We have a Rails app hosted on Heroku which periodically develops a memory leak, pushing it well over Heroku’s per-dyno memory quote and slowing everything down as it hits swap. The issue is intermittent, random, and only happens every few days but it’s easy enough to deal with, just restart the dynos. However it has a habit of happening at night or weekends (the site is used entirely in the US), which makes it difficult to deal with out of hours.
While we are making efforts to find the cause of the leak, our primary concern is to make sure the site remains usable. To that end, I’ve put together a little something to restart the web dynos automatically, even when it’s the middle of the night for us.
We use the LogEntries service, available as a free plugin for Heroku apps, to monitor our applications. LogEntries tails the logs and triggers alerts based on configurable conditions. It can detect all the Heroku platform errors such as the one we are interested in “R14 Memory quote exceeded”, and send an email, slack notification, or poke a webhook. It seemed logical to use LogEntries to restart the dynos when they got into trouble.
Restarting the Dynos
To restart our web dynos we create an ActiveJob task, which uses the Heroku Platform API (Ruby gem) to fetch the list of dynos, filter them down to just the running web instances (we’ve never had a problem with the workers), and restart each one in turn.

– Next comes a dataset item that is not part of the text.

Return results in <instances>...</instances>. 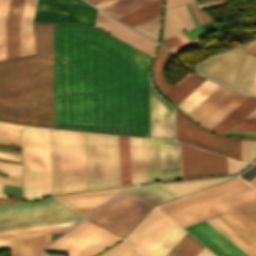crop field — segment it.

First install the Heroku CLI OAuth Plugin
heroku plugins:install https://github.com/heroku/heroku-oauth
Then create a OAuth token with write privileges (I suggest you use Heroku that can only access this app to create the token) and set it as an environment variable
heroku authorizations:create -s write
heroku config:add RESTART_API_KEY=<API KEY>
Now create an ActiveJob task, which we’ve called RestartAppJob.
require 'platform-api'
class RestartAppJob < ActiveJob::Base
queue_as :restarts
class Dyno
attr_accessor :type
attr_accessor :name
attr_accessor :state
def self.connection
if ENV['RESTART_API_KEY']
@@connection ||= PlatformAPI.connect_oauth(ENV['RESTART_API_KEY'])
end
end
def self.dynos
connection.dyno.list(ENV['APP_NAME']).map do |dyno_info|
Dyno.new(dyno_info)
end
end
def self.running_web_dynos
dynos.select { |dyno| dyno.web? && dyno.up? }
end
def web?
type == 'web'
end
def up?
state == 'up'
end
def connection
self.class.connection
end
def restart!
connection.dyno.restart(ENV['APP_NAME'], name)
end
def initialize(info)
self.type = info['type']
self.name = info['name']
self.state = info['state']
end
end
def perform(*args)
if Dyno.connection
Dyno.running_web_dynos.each do |dyno|
dyno.restart!
end
end
end
end
As you can see, most of the work is done in the Dyno class.
Calling…
RestartAppJob.perform_later
…will queue up a job to restart your webservices.
Triggering the Job
To trigger the job we have a controller action that looks like this…
def restart_web_dynos
if params[:key] == ENV['RESTART_WEBHOOK_KEY']
RestartAppJob.perform_later
render text: 'Restart triggered'
else
render text: 'You are not allowed to restart the dynos'
end
end
You can put this in any controller you think is appropriate, and setup the routes however you like. It expects a parameter of ‘key’ that matches whatever you set the environment variable RESTART_WEBHOOK_KEY to (I suggest generating a GUID using the SecureRandom library)
With the controller action in place you can set the webhook action in LogEntries to point to http://example.com/foo/restart_web_dynos?key=somejibberish.
Now, whenever LogEntries detects the memory quota issue it will call the webhook, which will schedule the job, which restarts the dynos. You could extend this to other events or monitoring services easily enough.
Caveat
Obviously this relies on at least one dyno still being functional. We tend to find that while the app slows down when it hits the quota it doesn’t actually stop, so this approach is ok. However if you have dynos that stop responding entirely you will need to host this code separately.